Es ist eine knifflige Aufgabe, die der Basler SP-Präsidentin Brigitte Hollinger bevorsteht. Als Strategie-Chefin der Partei muss sie abwägen, ob sie auf Bewährtes setzt oder ob sie sich für eine Erneuerung einsetzt. «Das ist tatsächlich ein Dilemma, in dem ich jetzt stecke», sagt Brigitte Hollinger gegenüber dem «Regionaljournal Basel» von Radio SRF.

Die drei starken Frauen, Anita Fetz im Ständerat, die Nationalrätin Silvia Schenker und Basler Finanzdirektorin Eva Herzog, alle drei haben drei Amtszeiten hinter sich. Wollen sie weiter ihre Ämter belegen, muss dies die Delegiertenversammlung mit einer Zwei-Drittels-Mehrheit bewilligen.

Keine der drei Frauen will zurücktreten

Anita Fetz fühlt sich fest im Sattel. Ihr laufe es gerade sehr gut. Zwölf Jahre im Ständerat seien zu wenig. Man brauche in Bern die Zeit, um wichtige Netzwerke zu spannen und im Hintergrund wirken zu können. Dass sie mit ihrer Haltung andere SP-Politikerinnen und Politiker blockiert, glaubt Anita Fetz nicht. Wenn es eine Erneuerung im Ständerat geben sollte, dann richtig. Dann solle es einen richtigen Generationen-Wechsel geben. Junge Talente habe die Partei schon, die seien aber erst in vier Jahren so weit.

Will Eva Herzog in den Ständerat?

Damit reagiert Anita Fetz auf Überlegungen, wonach Regierungsrätin Eva Herzog gerne in den Ständerat wolle. Bis jetzt äusserte sich Eva Herzog nicht zu solch einem Schritt. Parteistrategen und auch die Parteipräsidentin Brigitte Hollinger sagen Eva Herzog solche Ambitionen nach.

Sollte aber Anita Fetz im Ständerat bleiben, will auch Eva Herzog vermutlich Regierungsrätin bleiben, wofür sie ebenfalls ein Ok der Delegiertenversammlung bräuchte.

Silvia Schenker will aus strategischen Gründen bleiben

Die dritte Frau im selben Boot, Silvia Schenker, möchte aus strategischen Gründen eine vierte Legislatur im Nationalrat in Angriff nehmen.

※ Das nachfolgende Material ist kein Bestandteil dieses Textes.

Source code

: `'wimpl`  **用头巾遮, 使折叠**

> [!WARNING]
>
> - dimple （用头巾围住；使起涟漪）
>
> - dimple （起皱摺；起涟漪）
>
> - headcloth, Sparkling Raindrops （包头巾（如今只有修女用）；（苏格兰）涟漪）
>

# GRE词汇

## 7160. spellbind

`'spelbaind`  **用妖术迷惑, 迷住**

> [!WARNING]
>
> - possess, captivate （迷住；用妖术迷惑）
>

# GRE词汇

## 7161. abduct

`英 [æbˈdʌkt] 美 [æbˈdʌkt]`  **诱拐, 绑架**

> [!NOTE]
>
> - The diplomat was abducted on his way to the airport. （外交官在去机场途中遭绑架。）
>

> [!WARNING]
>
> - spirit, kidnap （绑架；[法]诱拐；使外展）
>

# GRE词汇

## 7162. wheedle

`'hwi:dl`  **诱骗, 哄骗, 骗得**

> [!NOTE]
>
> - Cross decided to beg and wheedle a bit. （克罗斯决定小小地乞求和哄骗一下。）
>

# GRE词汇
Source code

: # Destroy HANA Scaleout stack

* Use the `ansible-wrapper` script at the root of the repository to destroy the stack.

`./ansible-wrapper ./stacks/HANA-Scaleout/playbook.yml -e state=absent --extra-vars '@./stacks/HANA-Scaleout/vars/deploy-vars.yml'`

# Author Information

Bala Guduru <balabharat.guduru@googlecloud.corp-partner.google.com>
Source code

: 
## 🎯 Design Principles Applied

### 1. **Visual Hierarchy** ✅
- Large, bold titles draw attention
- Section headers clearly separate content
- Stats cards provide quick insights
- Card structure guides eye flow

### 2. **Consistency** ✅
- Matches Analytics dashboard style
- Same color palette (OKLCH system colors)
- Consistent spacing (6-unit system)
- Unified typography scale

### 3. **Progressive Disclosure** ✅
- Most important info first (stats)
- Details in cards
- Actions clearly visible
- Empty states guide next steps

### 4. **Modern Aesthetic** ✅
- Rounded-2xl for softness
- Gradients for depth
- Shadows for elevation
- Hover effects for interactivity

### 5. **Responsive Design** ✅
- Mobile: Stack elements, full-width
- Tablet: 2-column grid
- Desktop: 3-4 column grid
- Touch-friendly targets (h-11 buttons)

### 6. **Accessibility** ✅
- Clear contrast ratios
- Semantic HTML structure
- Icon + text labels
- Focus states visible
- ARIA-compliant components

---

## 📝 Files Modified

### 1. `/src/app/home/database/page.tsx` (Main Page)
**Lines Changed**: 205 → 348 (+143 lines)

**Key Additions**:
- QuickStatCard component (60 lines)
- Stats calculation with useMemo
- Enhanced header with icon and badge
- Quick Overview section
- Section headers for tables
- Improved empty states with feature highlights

Als Bisherige könne sie bei den nächsten Wahlen in den Nationalrat der Partei viele Stimmen sichern und somit zusammen mit Nationalrat Beat Jans der Partei einen dritten Sitz erkämpfen.

Somit müssten gleich drei Frauen bei der Delegiertenversammlung ihre Amtszeitverlängerung beantragen. Dies ärgert aber die jungen SP-Politikerinnen und Politiker. Sie würden durch solche «Sesselkleber» blockiert. Die Partei soll sich an ihre Strukturen halten, meint dazu die junge Grossrätin Sarah Wyss. Schliesslich habe sich die Partei die Amtszeitbeschränkung von 12 Jahren selber auferlegt, aus guten Gründen.